*What the task asks:* Return the lines beginning at the one that contains "子どもスクールナビPOP" and running to the end of the records, exactly and with nothing else. Omit pictures.

(Recorded information)

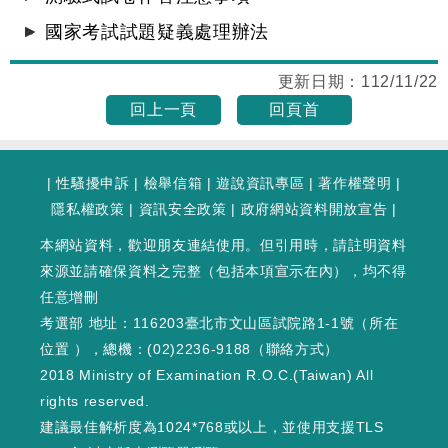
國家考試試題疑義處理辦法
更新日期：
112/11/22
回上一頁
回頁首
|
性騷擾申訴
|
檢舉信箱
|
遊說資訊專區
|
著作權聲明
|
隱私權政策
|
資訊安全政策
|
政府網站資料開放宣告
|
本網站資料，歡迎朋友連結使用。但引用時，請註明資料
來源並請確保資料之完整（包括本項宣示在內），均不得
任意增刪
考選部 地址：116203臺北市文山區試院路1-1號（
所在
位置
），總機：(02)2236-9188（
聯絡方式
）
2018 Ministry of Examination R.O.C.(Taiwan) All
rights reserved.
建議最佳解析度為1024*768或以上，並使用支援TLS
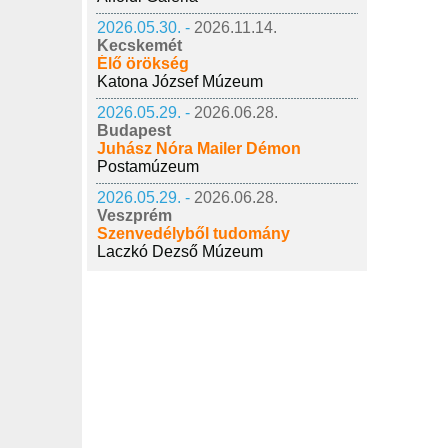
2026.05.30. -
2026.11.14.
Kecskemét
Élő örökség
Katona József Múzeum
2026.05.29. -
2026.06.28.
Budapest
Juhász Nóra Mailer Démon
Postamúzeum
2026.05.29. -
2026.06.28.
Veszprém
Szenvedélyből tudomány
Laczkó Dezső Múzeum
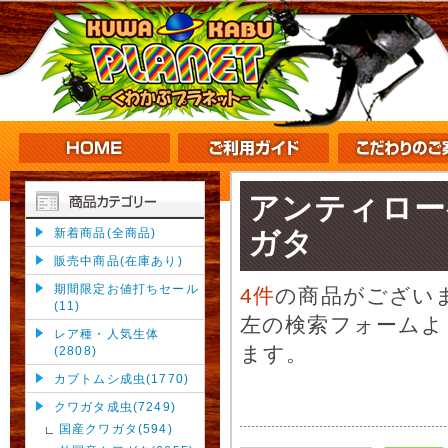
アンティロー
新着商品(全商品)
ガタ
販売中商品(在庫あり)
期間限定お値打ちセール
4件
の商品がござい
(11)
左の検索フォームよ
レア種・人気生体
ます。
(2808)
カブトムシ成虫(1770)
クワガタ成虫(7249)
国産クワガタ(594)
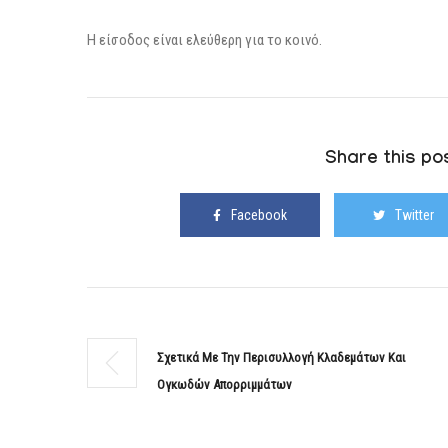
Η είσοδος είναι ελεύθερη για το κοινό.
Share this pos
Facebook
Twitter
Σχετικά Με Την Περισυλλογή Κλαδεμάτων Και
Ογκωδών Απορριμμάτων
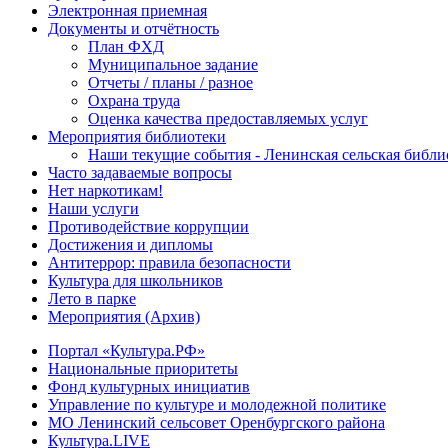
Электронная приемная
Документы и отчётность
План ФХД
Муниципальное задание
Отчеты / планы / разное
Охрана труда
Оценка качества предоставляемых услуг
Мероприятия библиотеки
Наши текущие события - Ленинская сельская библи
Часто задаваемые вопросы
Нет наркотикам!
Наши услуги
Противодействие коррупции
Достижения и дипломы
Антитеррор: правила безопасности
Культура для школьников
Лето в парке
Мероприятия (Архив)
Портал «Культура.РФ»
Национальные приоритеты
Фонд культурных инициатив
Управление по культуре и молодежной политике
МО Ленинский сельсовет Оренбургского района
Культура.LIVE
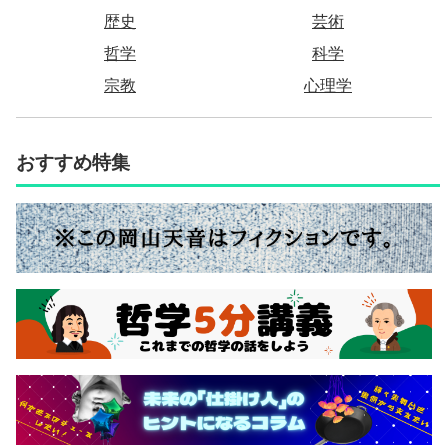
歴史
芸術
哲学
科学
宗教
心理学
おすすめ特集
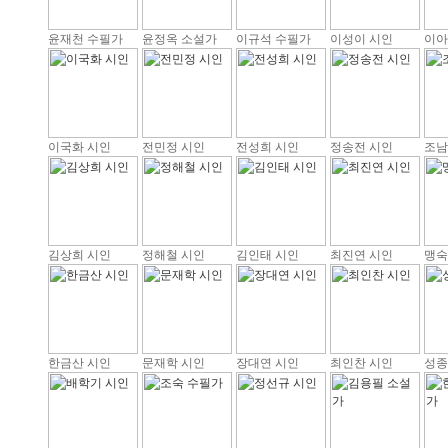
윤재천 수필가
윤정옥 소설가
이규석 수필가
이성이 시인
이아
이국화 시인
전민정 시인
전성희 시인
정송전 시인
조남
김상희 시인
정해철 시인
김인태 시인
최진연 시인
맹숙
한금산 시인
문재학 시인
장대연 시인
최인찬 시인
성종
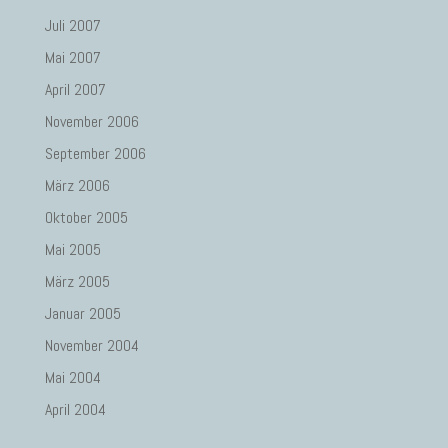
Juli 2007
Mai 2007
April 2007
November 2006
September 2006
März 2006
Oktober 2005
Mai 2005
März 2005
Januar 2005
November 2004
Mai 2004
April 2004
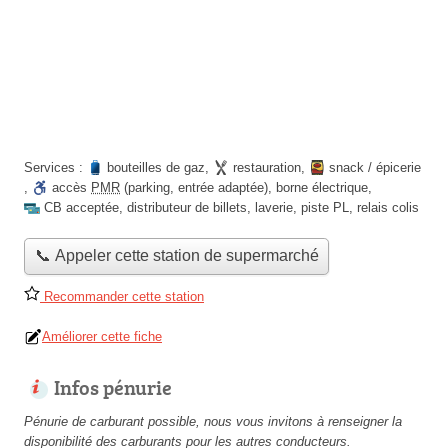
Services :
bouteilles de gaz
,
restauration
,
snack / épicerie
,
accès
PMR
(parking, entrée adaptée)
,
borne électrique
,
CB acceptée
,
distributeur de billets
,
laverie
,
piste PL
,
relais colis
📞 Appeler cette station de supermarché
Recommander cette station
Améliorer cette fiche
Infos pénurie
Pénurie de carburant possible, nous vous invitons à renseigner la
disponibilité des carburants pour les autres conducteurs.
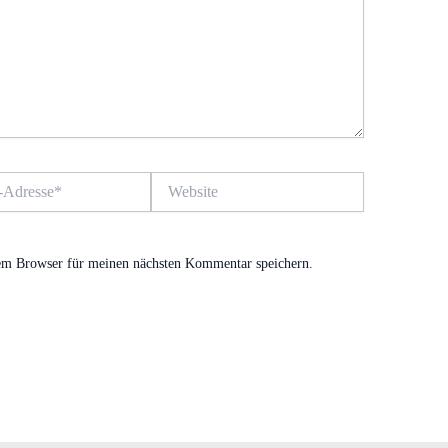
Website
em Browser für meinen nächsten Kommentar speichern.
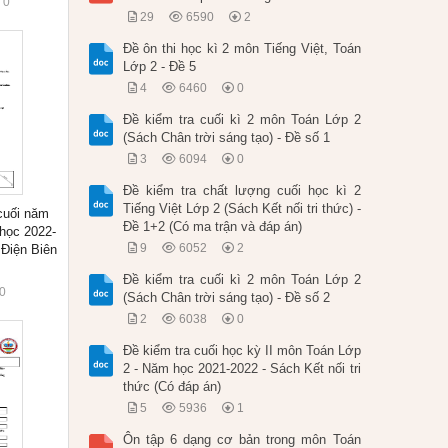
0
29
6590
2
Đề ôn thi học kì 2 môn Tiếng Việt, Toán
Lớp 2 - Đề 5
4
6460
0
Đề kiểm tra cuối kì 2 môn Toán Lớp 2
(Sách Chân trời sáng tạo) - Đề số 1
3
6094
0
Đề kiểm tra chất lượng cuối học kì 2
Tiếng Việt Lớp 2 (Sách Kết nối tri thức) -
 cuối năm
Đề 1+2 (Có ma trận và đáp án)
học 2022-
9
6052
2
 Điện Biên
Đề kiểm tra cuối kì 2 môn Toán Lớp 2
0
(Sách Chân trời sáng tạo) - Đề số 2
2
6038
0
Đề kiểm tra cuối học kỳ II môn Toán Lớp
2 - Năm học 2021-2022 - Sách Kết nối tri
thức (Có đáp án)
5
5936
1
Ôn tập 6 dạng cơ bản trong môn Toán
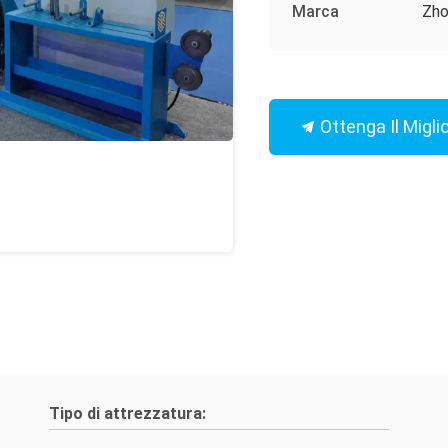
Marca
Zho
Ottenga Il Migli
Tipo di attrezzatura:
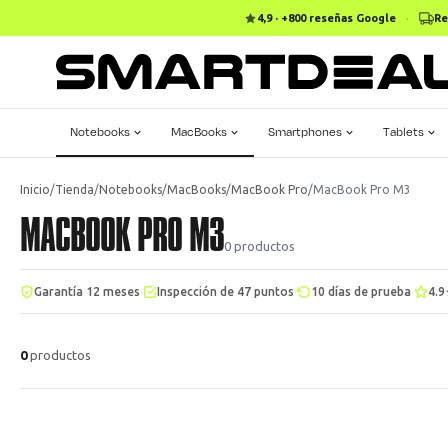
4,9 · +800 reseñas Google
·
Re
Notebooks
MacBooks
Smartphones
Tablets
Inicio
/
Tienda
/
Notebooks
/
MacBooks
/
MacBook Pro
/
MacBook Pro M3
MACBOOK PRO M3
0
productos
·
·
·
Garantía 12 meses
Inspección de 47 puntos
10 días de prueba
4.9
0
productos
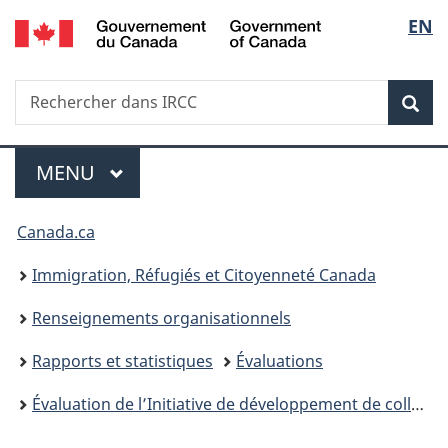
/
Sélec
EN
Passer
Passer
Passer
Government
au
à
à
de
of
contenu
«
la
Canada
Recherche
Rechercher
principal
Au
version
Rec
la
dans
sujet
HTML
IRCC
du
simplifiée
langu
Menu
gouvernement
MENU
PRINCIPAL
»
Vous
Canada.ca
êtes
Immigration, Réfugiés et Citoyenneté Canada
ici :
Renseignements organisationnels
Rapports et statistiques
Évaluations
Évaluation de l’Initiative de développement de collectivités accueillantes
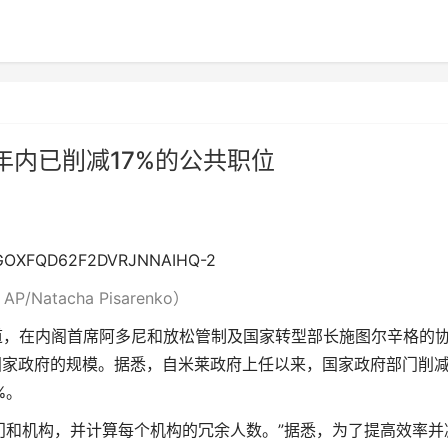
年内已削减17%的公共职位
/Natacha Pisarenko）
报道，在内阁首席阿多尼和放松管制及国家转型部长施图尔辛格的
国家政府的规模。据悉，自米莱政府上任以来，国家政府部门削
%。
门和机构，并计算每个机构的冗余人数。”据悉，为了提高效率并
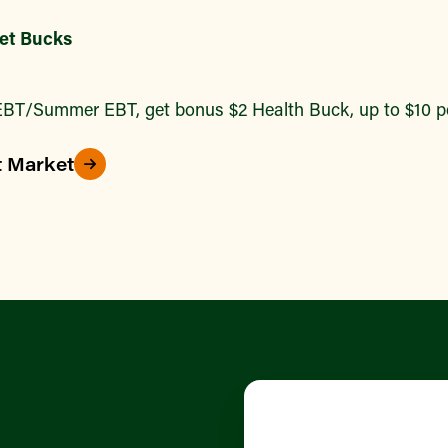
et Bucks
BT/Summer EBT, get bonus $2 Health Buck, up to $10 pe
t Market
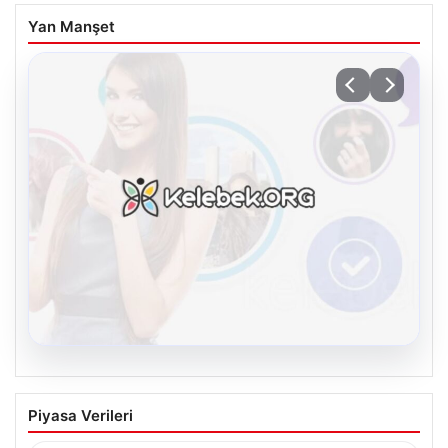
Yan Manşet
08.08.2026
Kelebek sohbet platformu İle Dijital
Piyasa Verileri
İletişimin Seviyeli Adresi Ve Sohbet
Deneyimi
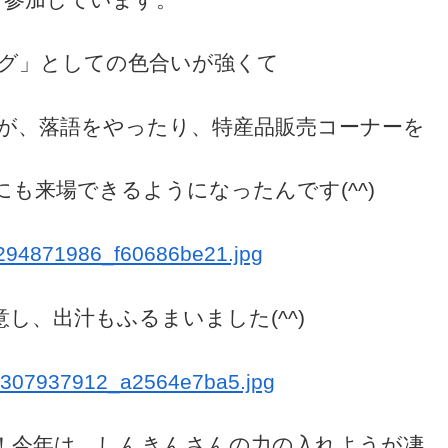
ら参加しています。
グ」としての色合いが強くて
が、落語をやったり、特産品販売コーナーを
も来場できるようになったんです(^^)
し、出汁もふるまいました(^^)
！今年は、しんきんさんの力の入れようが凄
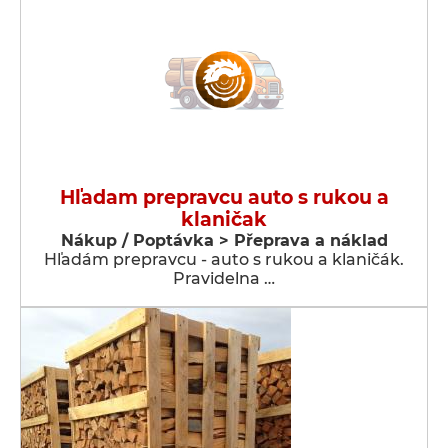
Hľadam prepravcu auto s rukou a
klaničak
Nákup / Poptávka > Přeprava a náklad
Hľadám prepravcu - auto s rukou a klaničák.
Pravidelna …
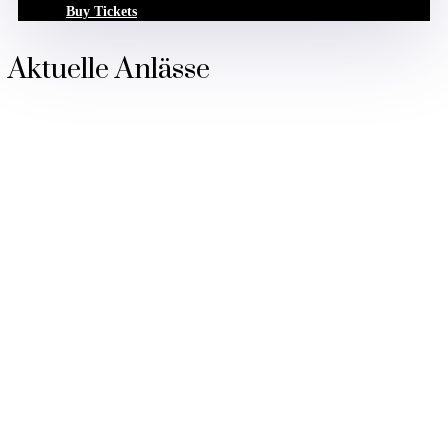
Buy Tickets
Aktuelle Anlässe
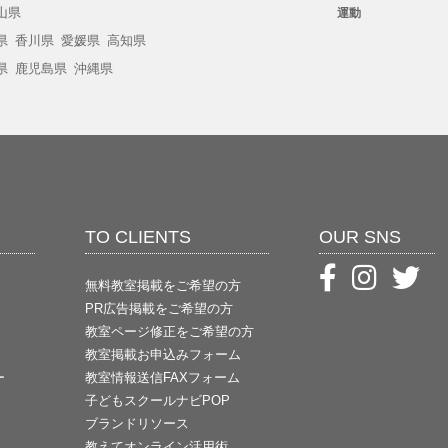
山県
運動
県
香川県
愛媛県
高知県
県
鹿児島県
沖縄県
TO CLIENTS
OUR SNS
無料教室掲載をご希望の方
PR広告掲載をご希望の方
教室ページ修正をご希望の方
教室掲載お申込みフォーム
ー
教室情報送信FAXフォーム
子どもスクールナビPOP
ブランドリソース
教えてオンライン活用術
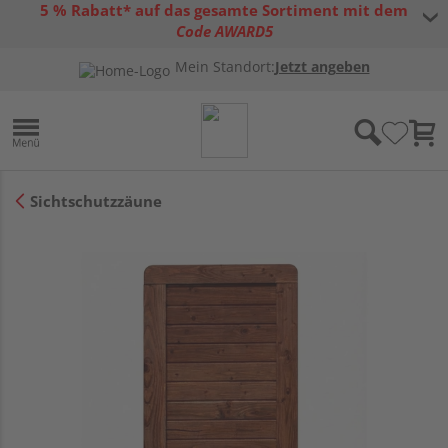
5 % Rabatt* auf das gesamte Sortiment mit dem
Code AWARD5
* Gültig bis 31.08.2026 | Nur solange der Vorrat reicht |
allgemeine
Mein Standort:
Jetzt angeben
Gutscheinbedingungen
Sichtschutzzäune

(End Recorded information)

*Final answer:*
子どもスクールナビPOP
ブランドリソース
教えてオンライン活用術
5 % Rabatt* auf das gesamte Sortiment mit dem
Code AWARD5
* Gültig bis 31.08.2026 | Nur solange der Vorrat reicht |
allgemeine
Mein Standort:
Jetzt angeben
Gutscheinbedingungen
Sichtschutzzäune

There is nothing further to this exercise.